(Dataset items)
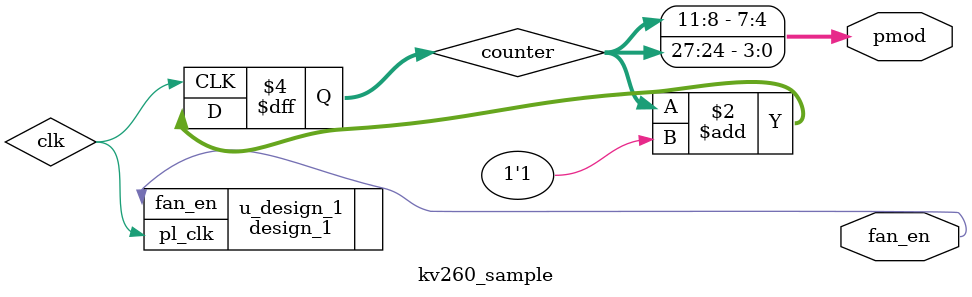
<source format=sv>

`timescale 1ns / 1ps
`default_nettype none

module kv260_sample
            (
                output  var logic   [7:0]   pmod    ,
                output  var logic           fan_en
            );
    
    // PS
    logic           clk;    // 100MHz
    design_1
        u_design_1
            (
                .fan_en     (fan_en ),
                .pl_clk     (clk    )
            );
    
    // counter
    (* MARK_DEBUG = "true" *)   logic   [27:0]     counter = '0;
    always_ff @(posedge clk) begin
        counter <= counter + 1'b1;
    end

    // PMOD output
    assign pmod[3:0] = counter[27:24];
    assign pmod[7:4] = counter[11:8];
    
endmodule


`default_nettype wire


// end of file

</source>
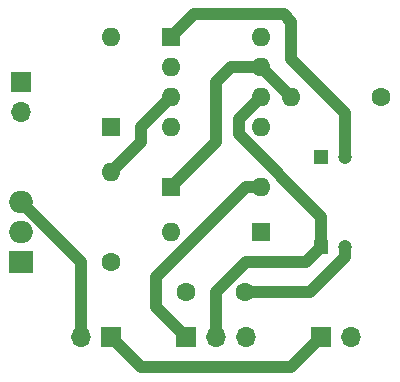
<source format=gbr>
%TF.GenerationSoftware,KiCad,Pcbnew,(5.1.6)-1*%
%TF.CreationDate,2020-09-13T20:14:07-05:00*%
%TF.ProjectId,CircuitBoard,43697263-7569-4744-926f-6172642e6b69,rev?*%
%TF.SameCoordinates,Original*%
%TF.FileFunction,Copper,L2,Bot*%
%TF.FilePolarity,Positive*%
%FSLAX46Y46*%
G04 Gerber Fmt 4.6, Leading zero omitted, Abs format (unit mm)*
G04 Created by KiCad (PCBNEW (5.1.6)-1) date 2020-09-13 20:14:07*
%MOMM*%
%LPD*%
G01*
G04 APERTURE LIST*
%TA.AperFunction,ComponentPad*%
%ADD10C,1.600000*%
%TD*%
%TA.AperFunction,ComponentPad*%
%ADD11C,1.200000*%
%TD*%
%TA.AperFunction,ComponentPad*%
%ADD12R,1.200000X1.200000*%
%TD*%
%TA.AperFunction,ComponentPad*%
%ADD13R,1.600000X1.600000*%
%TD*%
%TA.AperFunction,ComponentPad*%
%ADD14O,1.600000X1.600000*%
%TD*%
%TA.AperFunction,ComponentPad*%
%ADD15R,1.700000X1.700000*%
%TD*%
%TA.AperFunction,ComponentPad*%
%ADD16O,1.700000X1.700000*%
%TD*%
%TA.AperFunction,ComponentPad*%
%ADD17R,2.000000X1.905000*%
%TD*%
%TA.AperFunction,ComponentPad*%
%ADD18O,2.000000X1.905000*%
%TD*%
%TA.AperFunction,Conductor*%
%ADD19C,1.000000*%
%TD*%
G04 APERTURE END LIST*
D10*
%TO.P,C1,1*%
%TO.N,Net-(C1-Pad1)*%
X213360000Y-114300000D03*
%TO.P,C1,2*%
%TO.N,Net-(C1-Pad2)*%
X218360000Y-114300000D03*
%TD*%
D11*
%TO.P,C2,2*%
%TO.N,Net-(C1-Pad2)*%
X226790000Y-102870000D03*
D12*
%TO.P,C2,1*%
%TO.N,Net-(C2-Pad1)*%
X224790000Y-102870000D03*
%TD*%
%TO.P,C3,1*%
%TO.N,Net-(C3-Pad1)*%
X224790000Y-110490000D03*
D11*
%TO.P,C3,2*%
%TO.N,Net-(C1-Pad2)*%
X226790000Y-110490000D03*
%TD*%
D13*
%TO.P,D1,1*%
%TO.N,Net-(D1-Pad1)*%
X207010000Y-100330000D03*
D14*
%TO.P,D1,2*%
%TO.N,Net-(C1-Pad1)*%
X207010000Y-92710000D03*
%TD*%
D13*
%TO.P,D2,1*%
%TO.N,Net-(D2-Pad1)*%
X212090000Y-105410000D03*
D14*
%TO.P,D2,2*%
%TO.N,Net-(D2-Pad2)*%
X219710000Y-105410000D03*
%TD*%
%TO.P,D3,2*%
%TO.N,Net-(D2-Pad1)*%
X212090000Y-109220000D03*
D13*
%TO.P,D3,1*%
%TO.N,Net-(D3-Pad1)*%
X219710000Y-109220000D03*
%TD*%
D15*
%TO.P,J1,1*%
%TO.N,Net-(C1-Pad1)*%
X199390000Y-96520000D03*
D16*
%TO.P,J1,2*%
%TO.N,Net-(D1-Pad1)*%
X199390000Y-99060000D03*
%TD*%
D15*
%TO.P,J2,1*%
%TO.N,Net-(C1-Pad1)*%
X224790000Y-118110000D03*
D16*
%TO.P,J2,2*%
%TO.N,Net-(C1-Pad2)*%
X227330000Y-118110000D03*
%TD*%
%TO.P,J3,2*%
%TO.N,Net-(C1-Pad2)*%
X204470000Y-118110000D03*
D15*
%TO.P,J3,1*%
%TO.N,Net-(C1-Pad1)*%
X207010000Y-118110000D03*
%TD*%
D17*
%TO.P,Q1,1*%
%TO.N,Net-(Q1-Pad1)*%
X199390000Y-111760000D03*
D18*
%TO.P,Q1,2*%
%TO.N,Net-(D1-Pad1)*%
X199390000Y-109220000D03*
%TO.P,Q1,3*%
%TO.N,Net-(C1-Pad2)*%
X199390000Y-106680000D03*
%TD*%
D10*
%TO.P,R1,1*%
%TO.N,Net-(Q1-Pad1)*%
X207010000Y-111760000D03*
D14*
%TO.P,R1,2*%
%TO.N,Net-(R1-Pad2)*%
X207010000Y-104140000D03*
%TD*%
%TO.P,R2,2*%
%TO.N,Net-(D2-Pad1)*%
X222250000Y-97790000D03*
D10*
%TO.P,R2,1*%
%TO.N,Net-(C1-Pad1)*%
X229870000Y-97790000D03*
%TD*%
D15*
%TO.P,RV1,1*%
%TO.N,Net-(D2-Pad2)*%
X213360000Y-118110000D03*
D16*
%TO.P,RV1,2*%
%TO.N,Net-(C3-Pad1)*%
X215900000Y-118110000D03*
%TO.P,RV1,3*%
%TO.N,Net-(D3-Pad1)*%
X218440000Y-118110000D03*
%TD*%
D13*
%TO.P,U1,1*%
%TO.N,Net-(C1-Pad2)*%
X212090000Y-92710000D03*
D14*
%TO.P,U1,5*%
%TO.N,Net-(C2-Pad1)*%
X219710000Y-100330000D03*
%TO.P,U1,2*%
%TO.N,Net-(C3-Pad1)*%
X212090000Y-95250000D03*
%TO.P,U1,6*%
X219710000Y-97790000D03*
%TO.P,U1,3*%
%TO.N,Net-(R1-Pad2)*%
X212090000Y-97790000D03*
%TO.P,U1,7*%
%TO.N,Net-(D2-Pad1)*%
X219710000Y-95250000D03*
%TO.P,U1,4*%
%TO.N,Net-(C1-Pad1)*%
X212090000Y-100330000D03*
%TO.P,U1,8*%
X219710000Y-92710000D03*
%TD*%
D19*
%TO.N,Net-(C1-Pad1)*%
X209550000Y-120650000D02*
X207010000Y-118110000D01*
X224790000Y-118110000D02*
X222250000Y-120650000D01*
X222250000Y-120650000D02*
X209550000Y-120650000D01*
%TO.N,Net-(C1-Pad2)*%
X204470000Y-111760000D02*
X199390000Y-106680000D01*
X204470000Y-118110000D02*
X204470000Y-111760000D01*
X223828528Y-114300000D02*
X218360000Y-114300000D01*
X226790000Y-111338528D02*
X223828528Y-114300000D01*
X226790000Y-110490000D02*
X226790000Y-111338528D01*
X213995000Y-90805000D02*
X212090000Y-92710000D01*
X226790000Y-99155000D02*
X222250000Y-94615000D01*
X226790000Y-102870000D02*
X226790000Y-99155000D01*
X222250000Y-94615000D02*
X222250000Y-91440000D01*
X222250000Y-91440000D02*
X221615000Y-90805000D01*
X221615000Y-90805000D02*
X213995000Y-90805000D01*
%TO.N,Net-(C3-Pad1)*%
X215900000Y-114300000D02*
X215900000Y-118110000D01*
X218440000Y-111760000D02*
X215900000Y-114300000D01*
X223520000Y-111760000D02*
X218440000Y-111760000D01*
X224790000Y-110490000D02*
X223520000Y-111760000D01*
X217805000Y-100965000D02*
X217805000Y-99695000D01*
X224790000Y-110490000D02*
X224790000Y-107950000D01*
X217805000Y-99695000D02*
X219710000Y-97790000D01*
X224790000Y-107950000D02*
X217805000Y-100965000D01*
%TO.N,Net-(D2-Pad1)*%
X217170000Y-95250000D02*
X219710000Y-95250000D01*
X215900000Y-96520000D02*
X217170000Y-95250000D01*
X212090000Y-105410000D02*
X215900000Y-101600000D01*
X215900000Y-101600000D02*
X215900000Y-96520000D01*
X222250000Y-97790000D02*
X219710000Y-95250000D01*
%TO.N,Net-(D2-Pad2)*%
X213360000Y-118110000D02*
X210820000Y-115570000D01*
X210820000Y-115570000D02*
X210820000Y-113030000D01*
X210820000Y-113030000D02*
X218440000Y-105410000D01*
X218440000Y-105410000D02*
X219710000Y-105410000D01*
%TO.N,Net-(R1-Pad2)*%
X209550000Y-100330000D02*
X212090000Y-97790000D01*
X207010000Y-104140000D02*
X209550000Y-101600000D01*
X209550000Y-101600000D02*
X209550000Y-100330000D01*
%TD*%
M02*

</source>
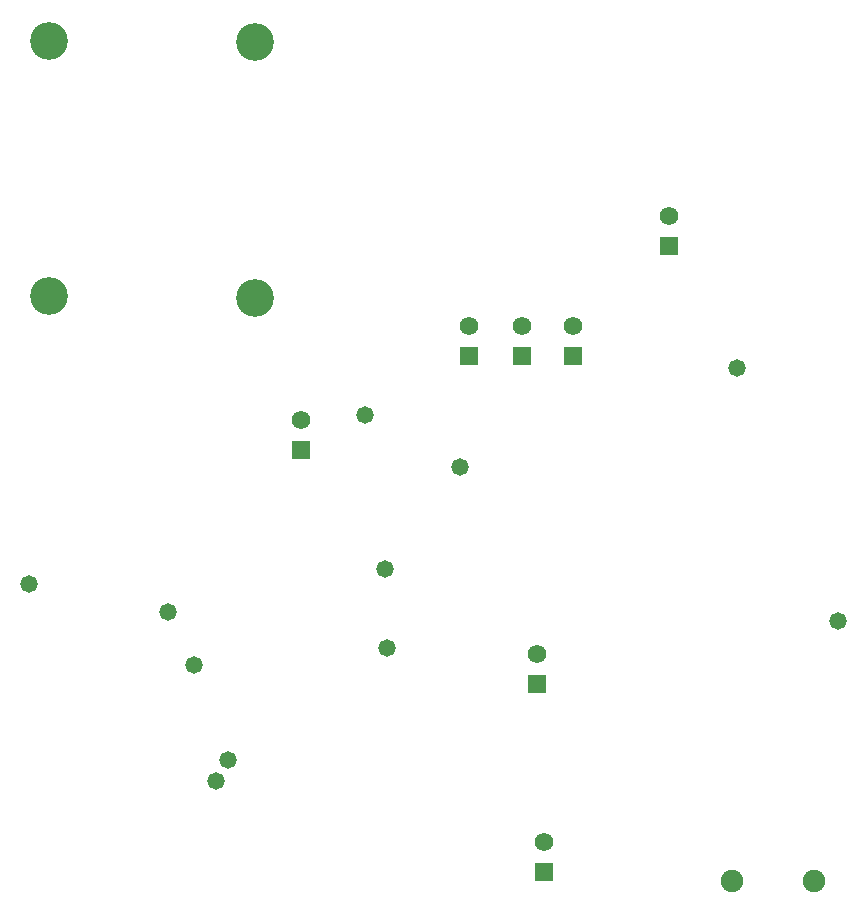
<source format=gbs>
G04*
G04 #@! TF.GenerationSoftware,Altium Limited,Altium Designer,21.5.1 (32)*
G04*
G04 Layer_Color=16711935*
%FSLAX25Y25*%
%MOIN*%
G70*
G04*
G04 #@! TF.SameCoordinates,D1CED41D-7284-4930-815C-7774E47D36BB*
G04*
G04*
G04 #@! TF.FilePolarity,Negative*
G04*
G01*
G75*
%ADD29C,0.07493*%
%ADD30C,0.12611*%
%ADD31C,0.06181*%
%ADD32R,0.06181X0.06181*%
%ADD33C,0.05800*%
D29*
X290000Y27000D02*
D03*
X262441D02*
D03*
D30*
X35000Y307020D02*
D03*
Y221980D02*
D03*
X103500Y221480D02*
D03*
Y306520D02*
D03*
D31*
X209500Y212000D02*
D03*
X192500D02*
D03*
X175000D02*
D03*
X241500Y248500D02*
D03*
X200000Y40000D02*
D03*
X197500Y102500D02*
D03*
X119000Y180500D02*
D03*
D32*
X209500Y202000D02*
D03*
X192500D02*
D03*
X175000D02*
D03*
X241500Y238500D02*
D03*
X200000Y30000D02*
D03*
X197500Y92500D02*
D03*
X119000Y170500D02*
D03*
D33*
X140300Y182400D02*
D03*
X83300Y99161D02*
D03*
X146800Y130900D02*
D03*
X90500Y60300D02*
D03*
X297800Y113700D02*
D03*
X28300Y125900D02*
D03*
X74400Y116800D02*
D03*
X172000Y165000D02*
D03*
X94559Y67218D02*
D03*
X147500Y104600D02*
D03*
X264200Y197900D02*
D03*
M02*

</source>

Required work:
Give the number of lines in the records above that contain the word "LIST". Reply with that number alone.

Response to this task:
2